Regexp in Grok sometimes catches a value sometimes

2019-09-11 11:00发布

问题:

I've a code in grok, which captures messages, and if they meet a given criteria, they get a tag.

My problem is, that sometimes this filter works while testing, and sometimes does not. The regexp in question is the following:

^(?!(?:\d\d\d\d-\d\d-\d\d.\d\d:\d\d:\d\d)).*$

This line checks if the given message does not begin with a given time stamp format. In other words: if the given message does not begin with this time stamp, then it gets a tag.

You can test it yourself with this online application: http://grokconstructor.appspot.com/do/match#result

For these test values, the regepx captures all messages which meets the criteria, so the two lines with "test" are highlighted in green:

test
2016-09-23 18:26:49,714
2016-09-23 18:26:40,244
test

However it captures the first date when the input is something like this:

2016-09-23 18:26:49,714
2016-09-23 18:26:40,244
test

I would like to understand what is the reason behind this behaviour, and how could I prevent it?

回答1:

Why not just match the timestamp in a sensible way? You can match multiple date formats like this:

date {
  match => [ "log_timestamp", "dd/MMM/YYYY HH:mm:ss", "dd/MMM/YYYY HH:mm:ss.SSS" ]
  timezone => "Etc/UTC"
  locale => "en-US"
}

This would match 23/SEP/2016 15:15:00 or 23/SEP/2016 15:15:00.123 (we made a change when we were versioning)

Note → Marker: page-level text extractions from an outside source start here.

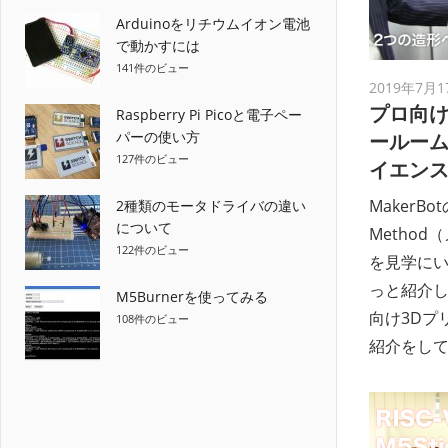
Arduinoをリチウムイオン電池
で動かすには
141件のビュー
2019年7月1
プロ向け
Raspberry Pi Picoと電子ペー
パーの使い方
ールー
127件のビュー
イエン
MakerBo
2種類のモータドライバの違い
について
Metho
122件のビュー
を見学に
っと紹介し
M5Burnerを使ってみる
向け3Dプ
108件のビュー
紹介をし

So long as it wouldn't appear elsewhere in the line this should pretty much cover you.



回答2:

I think know what causes the behavior to happen in the online tester, although I'm not sure why it happens or what pattern it follows exactly. (I'm familiar with regex, but nothing else here. Feel free to shed some light on this in the comments, if you know more.)

To replicate put the following as the lines where it says "Some log lines you want to match":

2016-09-23 18:26:49,714
2016-09-23 18:26:40,244
test

In the place where it says "The pattern that should match all logfile lines", put your regex:

^(?!(?:\d\d\d\d-\d\d-\d\d.\d\d:\d\d:\d\d)).*$

Don't mess with the checkboxes (I'm not sure what they do, but they should all be checked).

Hit Go! and you get this result, as revo mentioned in the comments:

To get the other result, set up things the exact same way (if you just submitted the regex it should still be set up), but add that same regex to the area that says "If you want to use logstash's multiline filter please specify the used pattern".

Hit Go! and you get this result:

The simple way to avoid this is not to use Logstash's multiline filter. (At least that's what I would assume.)



回答3:

It appears to be that at the beginning of some messages there was a BOM (byte order mark) which I could capture with the following regexp in Grok:

^(?:\xEF\xBB\xBF).*&

I could keep this mark on the clip board, but looks like StackOwerflow cuts it down, that's why my example didn't work for everyone.